The systemic legacy of colonialism is white supremacy. We’ve witnessed the postures and behaviors of white supremacy in the most graphic forms and countless images of people of color being brutalized and killed. But that is a mere whisper of the deep and long history of dominance expressed in the movements, gestures, tonalities and finalities embedded in cultured white and black bodies. The non-verbal micro-rituals defining power, the learned gestures of deference and submission, the careful constraint of expression, the rigid hierarchies deciding who and when one may be permitted to assume one’s full stature, to fully inhabit one’s generative and creative integrity, to give voice to intrinsic intelligence beyond intellect. 

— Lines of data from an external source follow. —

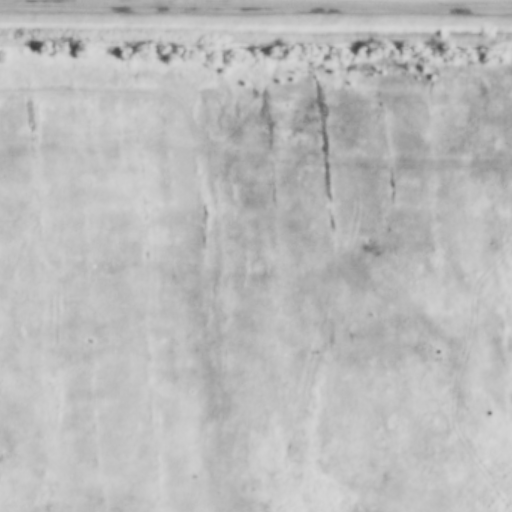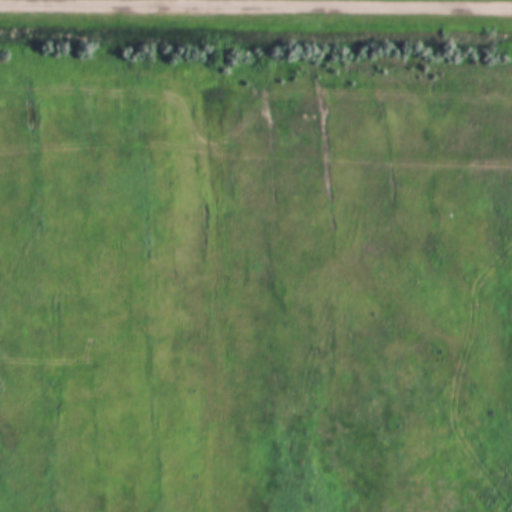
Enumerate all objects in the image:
road: (256, 7)
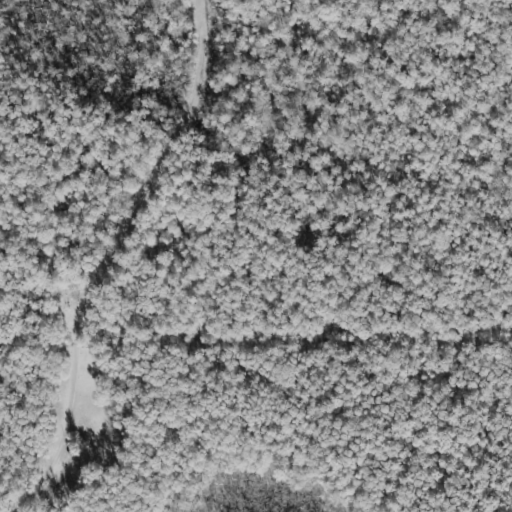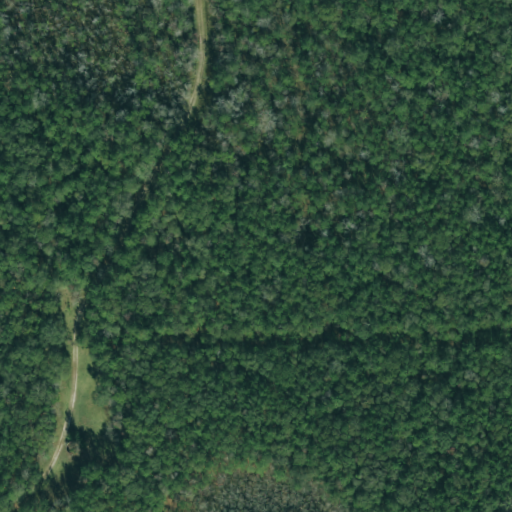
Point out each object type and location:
road: (106, 258)
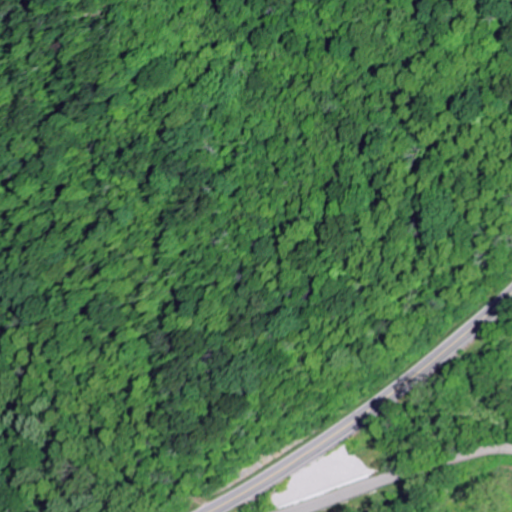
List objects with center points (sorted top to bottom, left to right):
road: (370, 414)
road: (402, 473)
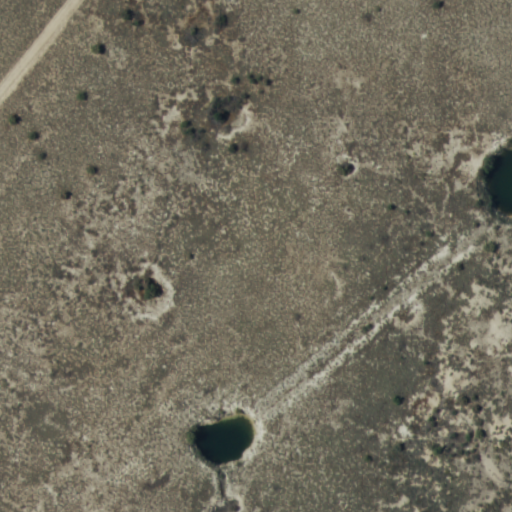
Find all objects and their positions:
road: (34, 33)
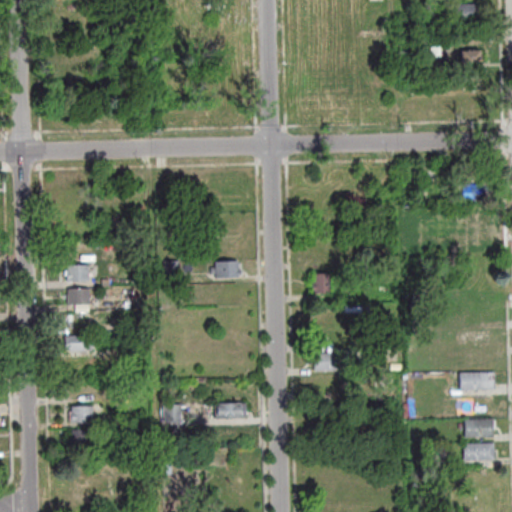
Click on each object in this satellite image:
building: (466, 11)
building: (466, 11)
road: (282, 20)
building: (419, 34)
building: (470, 35)
building: (470, 58)
building: (470, 58)
road: (257, 67)
road: (40, 70)
road: (3, 71)
road: (268, 128)
road: (148, 130)
road: (27, 134)
road: (255, 145)
road: (257, 145)
road: (42, 151)
road: (5, 152)
road: (268, 163)
road: (148, 166)
road: (6, 169)
road: (23, 169)
building: (470, 192)
building: (474, 192)
building: (473, 216)
building: (458, 240)
road: (23, 255)
road: (275, 255)
building: (227, 267)
building: (225, 268)
building: (76, 271)
building: (171, 271)
building: (77, 272)
building: (317, 281)
building: (319, 283)
building: (76, 295)
building: (78, 296)
road: (8, 328)
road: (262, 333)
road: (46, 336)
building: (79, 341)
building: (78, 342)
building: (323, 361)
building: (326, 361)
building: (475, 379)
building: (475, 380)
building: (227, 409)
building: (229, 409)
building: (171, 412)
building: (80, 413)
building: (81, 413)
building: (171, 413)
building: (478, 426)
building: (476, 427)
building: (82, 438)
building: (477, 450)
building: (477, 451)
road: (2, 510)
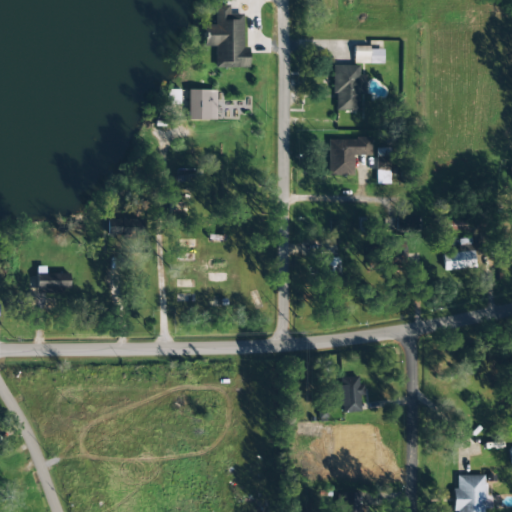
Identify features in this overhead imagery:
building: (226, 38)
building: (346, 87)
building: (200, 104)
building: (345, 153)
road: (276, 165)
building: (510, 168)
building: (382, 170)
road: (324, 197)
building: (406, 223)
building: (444, 225)
building: (123, 227)
building: (396, 252)
building: (458, 258)
building: (329, 269)
building: (50, 282)
road: (256, 332)
building: (348, 393)
road: (404, 418)
road: (33, 443)
building: (469, 494)
building: (347, 502)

Historically marginalized people who assume their full stature (whether standing or kneeling) may be perceived as a threat to the prevailing power structures. The full access and activation of the muscles connecting the animal body to the soul, one’s relationship to the midline, the feet firmly planted, the unflinching gaze, the voice firm and direct–that quality of definitive physical presence without rigidity, aggression or retreat, unimpeachable moral certitude clearly speaking unassailable truth, that expression of intrinsic power communicates an integrity and expressive capacity that directly threatens the systemic barriers devoted to keeping those qualities of awareness and fearlessness from spilling out into the wilds beyond the limiting corrals of truth defined by whiteness. Those entirely conditioned in the epistemologies of whiteness cannot even comprehend such a thing. It’s immediately triggering to the hyper-defended identity of whiteness. 

Women are particularly subjected to those constraints as Susan Griffin articulates so well in her book of essays, The Eros of Everyday Life. We live under a tyranny of abstract thought at the expense of feminine life force. Women continue to be deemed inferior because they cannot be objective, because they typically live closer to the cycles of life and death than men, because they swim in a hormonal soup of creative eroticism, because they are subject to the turbulent and unpredictable, uncontainable currents of emotion or maybe they live somewhere beyond the fortress of rationality in which white patriarchy hunkers down. Historically, even the inclination of the pelvis was regarded as evidence enough of female inferiorityHow much further from an authentic comprehension of biology, sensuality and erotic vitality could that possibly be?

The body is and continues to be a key battleground in this era of late-stage capitalism and the deconstruction of the legacies of modernity, supremacy and domination. It’s a long and complex journey. And we may not have as much time as we think to recover the animal within. But the closer we look, the more we will find our true selves there.